M1 is the main motor whose speed control is required. The field of this motor is permanently connected across the d.c. supply lines. Therefore, by applying a variable voltage across its armature, any desired speed can be obtained. This variable voltage is supplied by a motor-generator set which consists of either a d.c. or an a.c. motor M, directly coupled to generator G.

The motor M2 runs at an approximately constant speed. The output voltage of G is directly fed to the main motor M1. The voltage of the generator can be varied from zero up to its maximum value by means of its field regulator.
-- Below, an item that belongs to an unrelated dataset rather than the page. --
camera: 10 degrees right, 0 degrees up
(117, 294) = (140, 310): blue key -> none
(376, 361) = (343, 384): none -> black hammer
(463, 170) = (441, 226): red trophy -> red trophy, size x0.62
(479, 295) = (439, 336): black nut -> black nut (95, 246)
By reversing the direction of the field current of G by means of the reversing switch RS, the generated voltage can be reversed and hence the direction of rotation of M1. It should be remembered that the motor-generator set always runs in the same direction.

The chief disadvantage of this system is its low overall efficiency, especially at light loads. But as said earlier, it has the outstanding merit of giving wide speed control from maximum in one direction through zero to the maximum in the opposite direction and of giving a smooth acceleration.
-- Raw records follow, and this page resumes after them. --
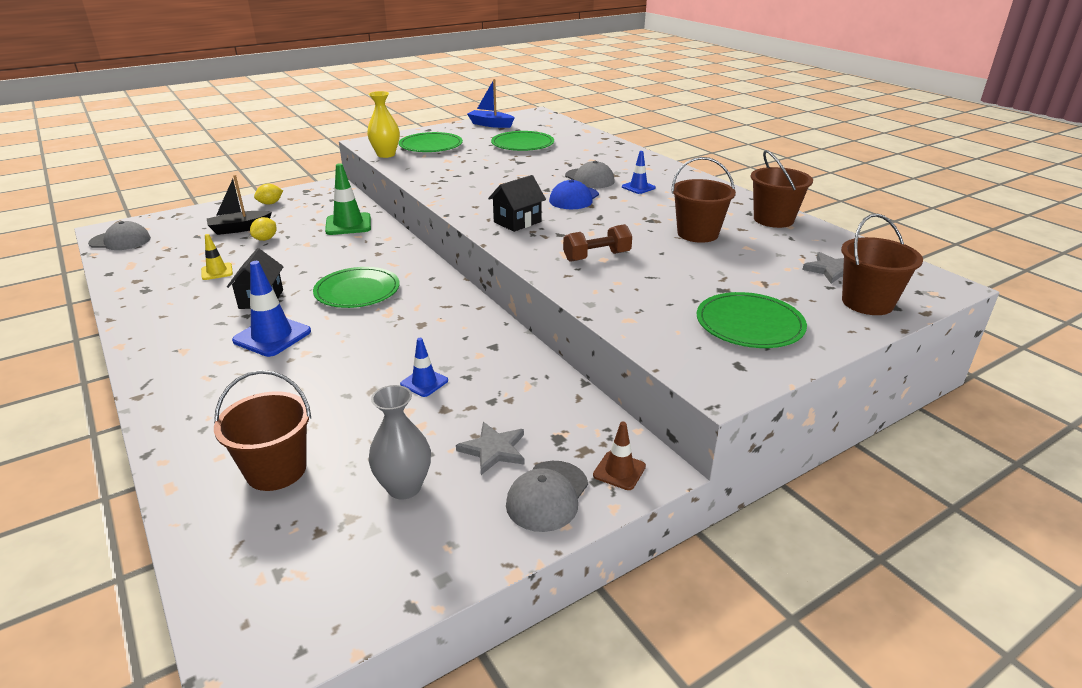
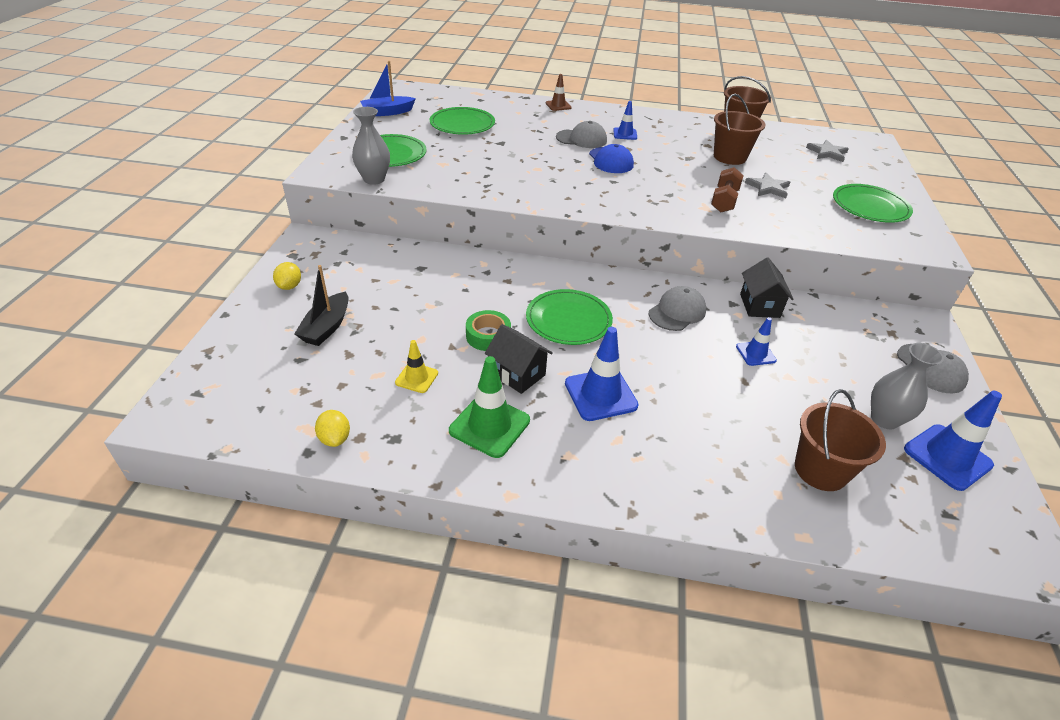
camera: 50 degrees left, 10 degrees up
(120, 241) = (220, 416): grey cap -> grey cap (677, 312)
(265, 239) = (380, 322): yellow lemon -> yellow lemon (335, 438)
(295, 273) = (488, 336): none -> green tape
(348, 224) = (421, 268): green traffic cone -> green traffic cone (489, 425)
(382, 549) = (947, 457): none -> blue traffic cone
(386, 154) = (374, 179): yellow vase -> grey vase
(493, 450) = (867, 365): grey star -> grey star (768, 188)
(517, 222) = (624, 197): black house -> black house (759, 306)
(619, 471) = (922, 332): brown traffic cone -> brown traffic cone (558, 105)
(867, 303) = (875, 166): brown bucket -> none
## Speed Control of DC Series Motors

### Flux Control Method

Variations in the flux of the series motor can be brought about in any one of the following ways:

#### a) Field Divertors

The series windings are shunted by a variable resistance known as field divertor, see fig. Any desired amount of current can be passed through the divertor by adjusting its resistance. Hence the flux can be decreased and consequently, the speed of the motor increases.

#### b) Armature Divertors

A divertor across the armature can be used for giving speeds lower than the normal speed, see fig. For a given constant load torque, if Ia is reduced due to an armature divertor, the flux must increase.

This results in an increase in current taken from the supply (which increases the flux and a fall in speed). The variation in speed can be controlled by varying the divertor resistance.

#### c) Trapped Field Control Field

This method is often used in electric traction. See the figure below. The number of series field turns in the circuit can be changed at will as shown. With a full field, the motor runs at its maximum speed which can be raised in steps by cutting out some of the series turns.

#### d) Paralleling Field Coils

In this method, used for fan motors, several speeds can be obtained by regrouping the field coils as shown in fig. It is, therefore, seen that for a 4-pole motor, three speeds can be obtained easily.

### Variable Resistance in Series with Motor

By increasing the resistance in series with the armature, (see the fig) the voltage applied across the armature terminals can be decreased. With reduced voltage across the armature, the speed reduces. However, it will be noted that since full motor current passes through this resistance, there is a considerable loss of power in it.

## Merits and Demerits of Rheostatic DC Motor Speed Control

- Speed changes with every change in load, because speed variations depend not only on controlling resistance but on load current also. This double dependence makes it impossible to keep the speed sensibly constant on rapidly changing loads.
- A large amount of power gets waste in the controller resistance. Loss of power is directly proportional to the reduction in speed. Hence efficiency decreases.
- Maximum power developed diminishes in the same ratio as speed.
- It needs an expensive arrangement for the dissipation of heat produced in the controller resistance.
- It gives speed below the normal, not above it because the armature voltage can be decreased (not increased) by the controller resistance.

This method is, therefore, employed when low speeds are required for a short period only and that too occasionally as in printing machines and for cranes and hoists where the motor is continually started and stopped.

## Advantages of Field Control of DC Motor Speed Control

- This method is economical, more efficient, and convenient though it can give speeds above (not below) the normal speed.
- The only limitation of this method is that commutation becomes unsatisfactory because the effect of armature reaction is greater on a weaker field.

It should, however, be noted that by combining the two methods, speeds above and below the normal may be obtained. Therefore we achieve the desired DC Motor speed control.